It'll also make allocation failures quite likely as soon as the system
has had some uptime (depending on your workload, look at /proc/buddyinfo
if your machines normally have 2MB chunks available), so I would really
not recommend running with buffers bigger than e.g. 512k on real
workloads -- it looks great on benchmarks, especially as it's on its own
slab so as long as you're doing a lot of requests it will dish out
buffers fast, but it'll likely be unreliable over time.
(oh, and we allocate two of these per request...)


The next step to support large buffers really would be splitting htat
buffer to:
 1/ not allocate huge buffers for small metadata ops, e.g. an open call
certainly doesn't need to allocate 10MB of memory
 2/ support splitting the buffer in some scattergather array

Ideally we'd only allocate on an as-need basis, most of the protocol
calls bound how much data is supposed to come back and we know how much
we want to send (it's a format string actually, but we can majorate it
quite easily), so one would need to adjust all protocol calls to pass
this info to p9_client_rpc/p9_client_zc_rpc so it only allocates buffers
as required, if necessary in multiple reasonably-sized segments (I'd
love 2MB hugepages-backed folios...), and have all transports use these
buffers.

I have a rough idea on how to do all this but honestly less than 0 time
for that, so happy to give advices or review any patch, but it's going
to be a lot of work that stand in the way of really big IOs.

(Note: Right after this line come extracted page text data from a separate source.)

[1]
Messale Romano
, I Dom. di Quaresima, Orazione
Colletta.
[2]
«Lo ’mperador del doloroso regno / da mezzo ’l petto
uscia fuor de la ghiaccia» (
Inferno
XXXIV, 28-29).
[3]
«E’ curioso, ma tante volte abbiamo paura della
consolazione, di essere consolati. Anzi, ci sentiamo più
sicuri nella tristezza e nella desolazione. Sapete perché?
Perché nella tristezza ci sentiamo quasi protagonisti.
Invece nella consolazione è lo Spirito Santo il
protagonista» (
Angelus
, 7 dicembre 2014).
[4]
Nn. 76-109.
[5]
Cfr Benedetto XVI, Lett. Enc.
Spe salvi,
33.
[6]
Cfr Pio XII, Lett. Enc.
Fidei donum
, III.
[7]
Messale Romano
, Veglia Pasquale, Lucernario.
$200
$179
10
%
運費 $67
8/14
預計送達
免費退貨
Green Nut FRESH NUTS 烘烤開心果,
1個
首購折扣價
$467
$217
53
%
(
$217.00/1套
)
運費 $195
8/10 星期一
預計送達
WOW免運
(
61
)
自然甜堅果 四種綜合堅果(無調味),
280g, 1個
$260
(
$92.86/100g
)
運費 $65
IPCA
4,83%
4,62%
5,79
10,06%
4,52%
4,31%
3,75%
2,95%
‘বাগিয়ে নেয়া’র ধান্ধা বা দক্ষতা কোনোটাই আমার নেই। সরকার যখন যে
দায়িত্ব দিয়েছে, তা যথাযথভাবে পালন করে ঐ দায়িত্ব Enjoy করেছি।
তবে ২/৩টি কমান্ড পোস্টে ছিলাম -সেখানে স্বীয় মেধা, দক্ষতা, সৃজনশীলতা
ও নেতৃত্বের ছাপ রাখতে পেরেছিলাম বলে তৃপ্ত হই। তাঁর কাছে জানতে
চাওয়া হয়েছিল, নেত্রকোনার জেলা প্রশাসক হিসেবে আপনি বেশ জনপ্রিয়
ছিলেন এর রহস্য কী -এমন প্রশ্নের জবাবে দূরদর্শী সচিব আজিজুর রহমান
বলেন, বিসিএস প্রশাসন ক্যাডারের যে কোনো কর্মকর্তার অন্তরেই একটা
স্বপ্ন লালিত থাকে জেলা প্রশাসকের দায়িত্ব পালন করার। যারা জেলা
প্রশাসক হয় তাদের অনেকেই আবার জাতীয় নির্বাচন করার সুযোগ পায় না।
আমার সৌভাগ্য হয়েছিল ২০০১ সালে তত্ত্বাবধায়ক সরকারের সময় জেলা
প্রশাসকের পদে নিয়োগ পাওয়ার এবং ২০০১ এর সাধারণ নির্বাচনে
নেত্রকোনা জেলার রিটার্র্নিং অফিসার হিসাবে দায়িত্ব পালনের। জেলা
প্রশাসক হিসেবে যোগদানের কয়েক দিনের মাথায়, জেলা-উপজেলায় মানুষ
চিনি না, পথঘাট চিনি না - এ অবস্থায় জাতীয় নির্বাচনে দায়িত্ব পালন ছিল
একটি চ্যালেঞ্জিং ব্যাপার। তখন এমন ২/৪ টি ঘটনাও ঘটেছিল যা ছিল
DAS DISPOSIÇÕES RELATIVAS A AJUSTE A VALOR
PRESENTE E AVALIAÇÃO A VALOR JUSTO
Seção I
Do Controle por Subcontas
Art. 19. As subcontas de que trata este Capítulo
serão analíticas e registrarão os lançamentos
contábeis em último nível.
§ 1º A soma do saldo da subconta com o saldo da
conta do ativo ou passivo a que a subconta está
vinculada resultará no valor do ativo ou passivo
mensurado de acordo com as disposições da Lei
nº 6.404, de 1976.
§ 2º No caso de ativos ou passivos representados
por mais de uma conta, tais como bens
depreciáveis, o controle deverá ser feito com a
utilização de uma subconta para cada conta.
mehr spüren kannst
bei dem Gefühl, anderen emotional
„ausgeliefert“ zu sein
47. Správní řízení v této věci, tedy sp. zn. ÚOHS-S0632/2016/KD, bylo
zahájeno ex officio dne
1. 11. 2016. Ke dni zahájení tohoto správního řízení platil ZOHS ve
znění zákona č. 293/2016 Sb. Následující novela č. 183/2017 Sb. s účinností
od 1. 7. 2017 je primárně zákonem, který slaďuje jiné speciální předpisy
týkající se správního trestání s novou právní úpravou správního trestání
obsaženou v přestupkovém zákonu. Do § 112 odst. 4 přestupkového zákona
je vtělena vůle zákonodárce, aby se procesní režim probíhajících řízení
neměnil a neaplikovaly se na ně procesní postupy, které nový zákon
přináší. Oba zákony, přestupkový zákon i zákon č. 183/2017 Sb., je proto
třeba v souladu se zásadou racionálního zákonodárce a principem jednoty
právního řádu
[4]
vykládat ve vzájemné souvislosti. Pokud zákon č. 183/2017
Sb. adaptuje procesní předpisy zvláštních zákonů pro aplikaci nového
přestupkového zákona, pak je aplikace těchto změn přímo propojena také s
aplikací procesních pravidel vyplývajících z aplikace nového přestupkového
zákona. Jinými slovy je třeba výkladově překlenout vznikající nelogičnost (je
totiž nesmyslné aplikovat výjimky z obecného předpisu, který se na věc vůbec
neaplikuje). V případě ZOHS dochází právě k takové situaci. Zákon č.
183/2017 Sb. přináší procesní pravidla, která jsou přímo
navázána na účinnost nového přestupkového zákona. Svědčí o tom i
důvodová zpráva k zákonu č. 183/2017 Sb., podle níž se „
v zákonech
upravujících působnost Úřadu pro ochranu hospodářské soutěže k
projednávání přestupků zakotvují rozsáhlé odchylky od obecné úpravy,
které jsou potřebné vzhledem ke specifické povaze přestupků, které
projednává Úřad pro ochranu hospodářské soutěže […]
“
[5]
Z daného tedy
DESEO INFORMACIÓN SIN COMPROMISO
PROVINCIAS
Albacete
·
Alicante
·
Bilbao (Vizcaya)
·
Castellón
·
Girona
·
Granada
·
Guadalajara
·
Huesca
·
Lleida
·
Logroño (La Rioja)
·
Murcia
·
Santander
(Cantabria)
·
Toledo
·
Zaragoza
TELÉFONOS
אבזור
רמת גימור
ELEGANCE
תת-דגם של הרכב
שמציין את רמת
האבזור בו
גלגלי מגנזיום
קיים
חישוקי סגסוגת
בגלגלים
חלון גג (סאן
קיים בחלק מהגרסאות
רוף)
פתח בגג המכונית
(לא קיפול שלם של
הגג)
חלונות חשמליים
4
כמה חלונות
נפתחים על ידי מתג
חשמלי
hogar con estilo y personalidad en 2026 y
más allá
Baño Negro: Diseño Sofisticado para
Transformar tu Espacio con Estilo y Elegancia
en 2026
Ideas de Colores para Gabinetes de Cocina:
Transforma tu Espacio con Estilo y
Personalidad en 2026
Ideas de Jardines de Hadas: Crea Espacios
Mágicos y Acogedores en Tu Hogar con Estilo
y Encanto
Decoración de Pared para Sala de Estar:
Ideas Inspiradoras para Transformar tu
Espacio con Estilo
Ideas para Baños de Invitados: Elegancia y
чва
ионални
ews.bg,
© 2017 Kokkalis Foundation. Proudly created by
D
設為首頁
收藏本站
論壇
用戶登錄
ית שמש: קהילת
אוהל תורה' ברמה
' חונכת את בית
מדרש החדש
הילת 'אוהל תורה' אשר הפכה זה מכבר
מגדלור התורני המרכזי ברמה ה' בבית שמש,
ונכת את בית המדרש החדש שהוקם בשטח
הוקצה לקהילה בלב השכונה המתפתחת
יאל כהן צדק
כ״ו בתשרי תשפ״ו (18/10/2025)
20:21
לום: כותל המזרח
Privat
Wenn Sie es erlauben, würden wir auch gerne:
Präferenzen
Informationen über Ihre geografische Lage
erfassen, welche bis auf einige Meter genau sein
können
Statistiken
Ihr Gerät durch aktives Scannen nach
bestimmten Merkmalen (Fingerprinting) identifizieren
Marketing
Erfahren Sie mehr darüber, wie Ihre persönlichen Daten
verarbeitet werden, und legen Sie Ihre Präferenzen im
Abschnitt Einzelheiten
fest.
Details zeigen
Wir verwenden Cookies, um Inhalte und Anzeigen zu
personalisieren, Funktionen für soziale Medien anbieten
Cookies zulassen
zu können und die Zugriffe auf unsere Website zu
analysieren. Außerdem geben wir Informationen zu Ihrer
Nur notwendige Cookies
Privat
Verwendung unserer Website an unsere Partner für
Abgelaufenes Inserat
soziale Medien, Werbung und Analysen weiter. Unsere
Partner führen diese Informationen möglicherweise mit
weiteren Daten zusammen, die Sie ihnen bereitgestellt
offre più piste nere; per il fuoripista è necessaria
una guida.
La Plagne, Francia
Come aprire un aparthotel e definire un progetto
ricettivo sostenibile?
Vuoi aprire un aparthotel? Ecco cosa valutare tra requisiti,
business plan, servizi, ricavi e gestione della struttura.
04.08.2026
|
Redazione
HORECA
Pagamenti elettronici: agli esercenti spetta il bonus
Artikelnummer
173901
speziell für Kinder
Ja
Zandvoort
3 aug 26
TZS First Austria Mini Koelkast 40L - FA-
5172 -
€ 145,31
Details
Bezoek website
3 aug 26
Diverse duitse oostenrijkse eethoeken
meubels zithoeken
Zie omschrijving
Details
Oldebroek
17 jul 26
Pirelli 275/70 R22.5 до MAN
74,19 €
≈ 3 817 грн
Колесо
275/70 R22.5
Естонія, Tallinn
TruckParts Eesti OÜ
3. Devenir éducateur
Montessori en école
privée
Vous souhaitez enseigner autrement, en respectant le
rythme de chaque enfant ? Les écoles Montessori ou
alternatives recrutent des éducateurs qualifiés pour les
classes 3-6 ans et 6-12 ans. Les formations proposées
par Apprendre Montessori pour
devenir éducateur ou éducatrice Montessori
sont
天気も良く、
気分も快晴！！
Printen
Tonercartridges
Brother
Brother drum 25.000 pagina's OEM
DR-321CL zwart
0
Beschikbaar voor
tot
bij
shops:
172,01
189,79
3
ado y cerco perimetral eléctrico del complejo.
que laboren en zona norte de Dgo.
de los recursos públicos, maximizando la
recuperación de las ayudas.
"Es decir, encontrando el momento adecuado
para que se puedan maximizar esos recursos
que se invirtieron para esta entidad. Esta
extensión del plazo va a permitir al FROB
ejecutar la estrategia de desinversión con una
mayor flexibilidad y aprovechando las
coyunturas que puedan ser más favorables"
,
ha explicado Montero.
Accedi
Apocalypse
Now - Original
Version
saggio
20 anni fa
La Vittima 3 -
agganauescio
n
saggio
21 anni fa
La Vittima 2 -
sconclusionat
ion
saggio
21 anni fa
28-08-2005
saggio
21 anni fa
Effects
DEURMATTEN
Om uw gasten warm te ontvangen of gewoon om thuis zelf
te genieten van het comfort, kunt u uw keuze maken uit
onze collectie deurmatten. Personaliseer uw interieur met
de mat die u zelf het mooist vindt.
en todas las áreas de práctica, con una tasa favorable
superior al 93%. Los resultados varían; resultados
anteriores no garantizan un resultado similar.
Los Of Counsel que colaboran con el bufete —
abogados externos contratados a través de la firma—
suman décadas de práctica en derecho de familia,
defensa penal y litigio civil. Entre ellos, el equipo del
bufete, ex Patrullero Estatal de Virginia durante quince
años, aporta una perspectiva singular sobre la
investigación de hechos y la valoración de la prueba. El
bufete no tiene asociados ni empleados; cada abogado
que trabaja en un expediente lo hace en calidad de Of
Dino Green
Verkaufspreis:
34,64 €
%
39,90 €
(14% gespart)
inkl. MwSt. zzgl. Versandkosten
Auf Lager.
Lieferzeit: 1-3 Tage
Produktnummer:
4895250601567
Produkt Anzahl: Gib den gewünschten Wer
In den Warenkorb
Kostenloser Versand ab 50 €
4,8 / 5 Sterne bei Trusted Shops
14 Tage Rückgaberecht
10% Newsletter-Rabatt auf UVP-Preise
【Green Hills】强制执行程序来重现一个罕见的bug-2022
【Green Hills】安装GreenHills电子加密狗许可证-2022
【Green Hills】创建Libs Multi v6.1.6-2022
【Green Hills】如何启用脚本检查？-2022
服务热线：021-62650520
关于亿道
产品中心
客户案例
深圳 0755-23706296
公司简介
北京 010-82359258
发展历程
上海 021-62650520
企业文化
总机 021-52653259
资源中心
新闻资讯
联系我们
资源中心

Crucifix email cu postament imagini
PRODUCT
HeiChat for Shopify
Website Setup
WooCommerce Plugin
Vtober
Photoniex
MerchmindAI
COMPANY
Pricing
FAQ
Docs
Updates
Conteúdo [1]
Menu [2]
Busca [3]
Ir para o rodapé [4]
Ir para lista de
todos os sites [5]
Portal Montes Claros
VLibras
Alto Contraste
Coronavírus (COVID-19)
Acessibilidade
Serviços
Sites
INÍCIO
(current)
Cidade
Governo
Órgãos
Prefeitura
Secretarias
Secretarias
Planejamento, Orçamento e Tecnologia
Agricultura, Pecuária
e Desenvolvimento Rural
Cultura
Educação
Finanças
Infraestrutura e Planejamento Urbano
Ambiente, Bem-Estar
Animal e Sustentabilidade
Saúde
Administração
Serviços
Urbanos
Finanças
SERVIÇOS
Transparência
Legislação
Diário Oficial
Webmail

> [    1.527981] 9p: Installing v9fs 9p2000 file system support
> [    1.528173] ------------[ cut here ]------------
> [    1.528174] WARNING: CPU: 1 PID: 791 at mm/page_alloc.c:5356 __alloc_pages+0x1ed/0x290


This warning is exactly what I was saying about the allocation cap:
you've requested an allocation that was bigger than the max __alloc_page
is willing to provide (MAX_ORDER, 11, so 2MB as I was saying)

-- 
Dominique